Related: Trevor Noah to make debut as host of 'The Daily Show' on Sept. 28

While 52-year-old Stewart's next move has yet to be revealed, here are some of his most raw and moving moments from the anchor desk:

Wrenching 9/11 Monologue

Stewart was less than three years into his role as "Daily Show" host when he was faced with the horrors of 9/11. Returning to the airwaves nine days after the attacks, he used his opener to try and make sense of the terrorist attack — and inspire hope.

"The view from my apartment was the World Trade Center. Now it is gone and they attacked it," Stewart said. "This symbol of American ingenuity and architecture and labor and imagination and commerce and it is gone. You know what the view is now? The Statue of Liberty. The view from the south of Manhattan is now the Statue of Liberty. You can't beat that."

Questioning Iraq

Stewart has been an outspoken critic of the war in Iraq, taking direct jabs over the years at everyone from former President George W. Bush to former Secretary of Defense Donald Rumsfeld to journalist Judith Miller.

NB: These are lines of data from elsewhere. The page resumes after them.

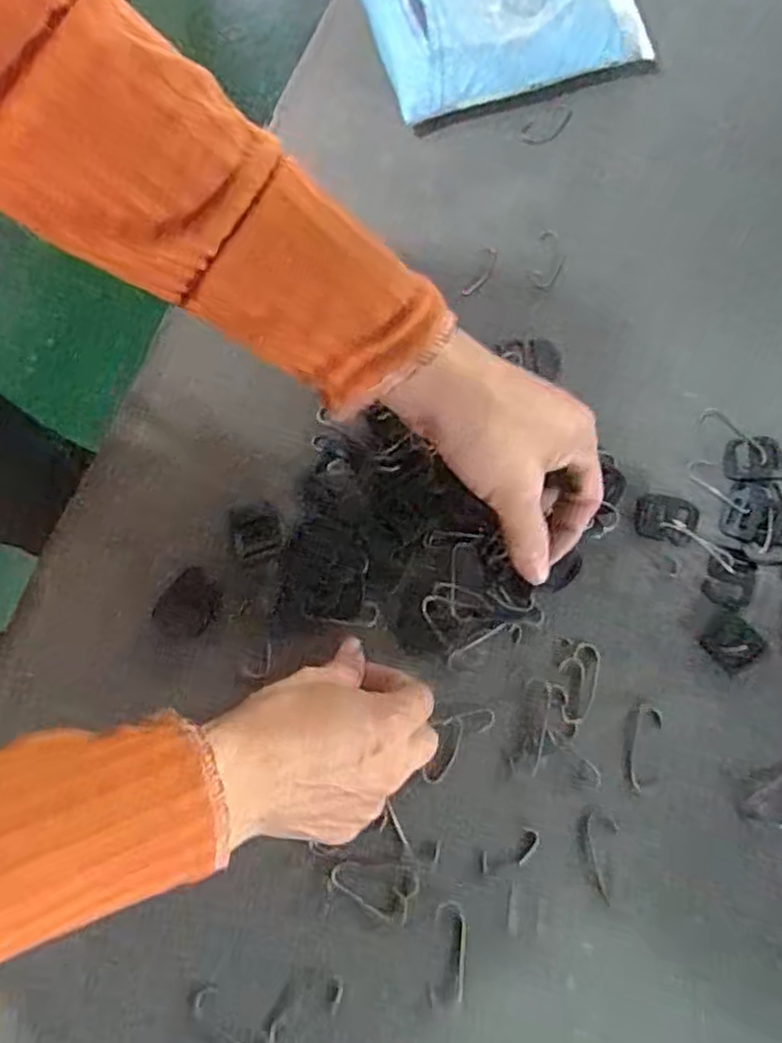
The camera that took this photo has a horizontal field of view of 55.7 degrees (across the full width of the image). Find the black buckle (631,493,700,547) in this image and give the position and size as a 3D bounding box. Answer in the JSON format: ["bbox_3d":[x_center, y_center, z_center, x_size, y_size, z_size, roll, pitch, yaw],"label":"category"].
[{"bbox_3d":[0.151,-0.001,0.406,0.033,0.004,0.026,16,77,5],"label":"black buckle"}]

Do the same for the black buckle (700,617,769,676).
[{"bbox_3d":[0.181,0.065,0.388,0.026,0.004,0.026,-41,79,-8],"label":"black buckle"}]

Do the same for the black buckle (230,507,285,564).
[{"bbox_3d":[-0.074,0.007,0.409,0.028,0.004,0.030,-8,76,-1],"label":"black buckle"}]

After trying to untangle the political power moves involved in the U.S.-led invasion, Stewart memorably highlighted the hypocrisies last year when "the old gang of warmongers" began opining about ISIS.

Friend to First Responders

Following 9/11, Stewart made it his mission to advocate on behalf of first responders for healthcare funding when Senate Republicans in 2010 filibustered a $4.2 billion legislation known as the Zadroga bill.

Ultimately, the bill was passed — and some lawmakers credited him with bringing awareness to the issue.

"There are a lot of us who worked on this bill and fought for it daily," Rep. Carolyn Maloney told The New York Times. "I had events every week for nine years practically. Letters, petitions, lobbying, meetings. But it was Jon Stewart who brought that bill to life."

Meeting Malala

In 2013, Stewart interviewed Pakistani human rights activist Malala Yousafzai for the first time — before she would go on to win the Nobel Peace Prize. She riveted Stewart, who asked her what she would do if confronted again by a Taliban gunman.

"I would tell him how important education is and that I would even want education for your children as well," the then-16-year-old said. "That's what I want to tell you, now do what you want."

Stewart later quipped: "I know your father is backstage and he is very proud of you, but would he be mad if I adopted you?"

Eric Garner Case

The announcement late last year that a grand jury would not indict an NYPD officer in the chokehold death of black man Eric Garner didn't just perplex Stewart — it left him speechless.

The news came amid a number of high-profile cases involving the deaths of black males at the hands of police.

"I honestly don't know what to say," Stewart said. "If comedy is tragedy plus time, I need more (expletive) time."

Apologizing After the Charleston Massacre

Stewart again turned somber after nine parishioners were massacred in a historic black church in Charleston, South Carolina, in June. From his desk, he addressed feelings of despair and sadness, and lamented a "gaping racial wound" and a perceived lack of response by Americans.

"I have one job and it's a pretty simple job," Stewart told the audience. "I come in the morning and we look at the news, and I write jokes about it."

"But I didn't do my job today. So I apologize. I got nothing for you ... because of what happened in South Carolina."